Many varieties of tomatoes are available at garden centers and from seed suppliers that are suited to container growing, allowing you to grow your own vegetables even if you have limited space. Patio and dwarf varieties are especially well-suited for pots as they usually require minimal support because they do not grow as tall as other common garden tomatoes. Growing tomatoes in pots requires special care as you must provide all the nutrients and moisture to the developing plants.
Fill a 5-gallon pot with a soil-less potting mixture, as soil-less mixes are lighter and better suited to container plants. Use a pot with pre-drilled drainage holes so the potting mix doesn't become soggy.
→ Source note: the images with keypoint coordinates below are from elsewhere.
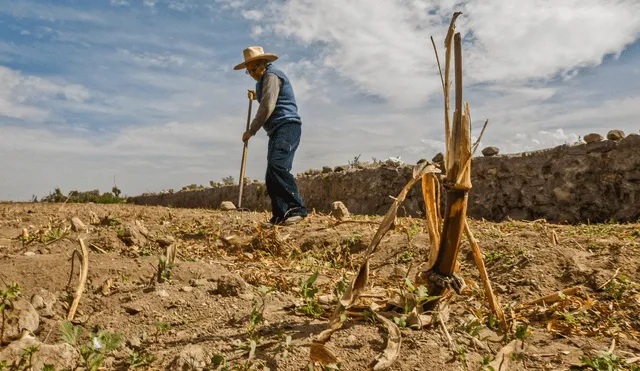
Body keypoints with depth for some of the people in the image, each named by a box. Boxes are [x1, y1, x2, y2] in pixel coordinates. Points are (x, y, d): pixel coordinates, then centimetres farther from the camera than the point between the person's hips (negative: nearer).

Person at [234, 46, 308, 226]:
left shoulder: (271, 75, -4)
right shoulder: (264, 79, 28)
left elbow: (267, 107, -14)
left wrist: (251, 131, -9)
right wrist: (257, 95, 34)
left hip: (287, 125, -10)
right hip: (277, 130, 10)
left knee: (278, 166, -27)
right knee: (271, 176, 0)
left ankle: (297, 208, -28)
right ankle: (280, 216, -4)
Lay a square of black plastic mulch on the ground where you will be placing the pot. Use a square at least 6 inches larger than the pot on all sides and set it in an area that receives at least eight hours of sunlight. The mulch protects the area under the pot while also helping to keep the soil warm. Set the pot on top of the mulch.
Plant the tomato seedling in the pot 2 inches deeper than it was planted in the nursery container. Remove any leaves that are below the soil level then refill the hole with soil. Firm the soil around the base of the plant with your hands.
Insert a 5-foot-tall wooden stake into the pot behind the tomato plant. Tie the tomato to the stake as it grows, spacing the ties every 6 to 8 inches along the main vine.
Mix 2 tbsp. of of high-analysis, soluble fertilizer with 5 gallons of water. Water the tomato plant daily with 1 gallon of this solution, except for every seventh day. On the seventh day, water with clear water to flush out any excess fertilizer salts in the potting medium.
Harvest tomatoes as they ripen. Ripe tomatoes are full color and firm to the touch. Frequent harvesting encourages further fruit production.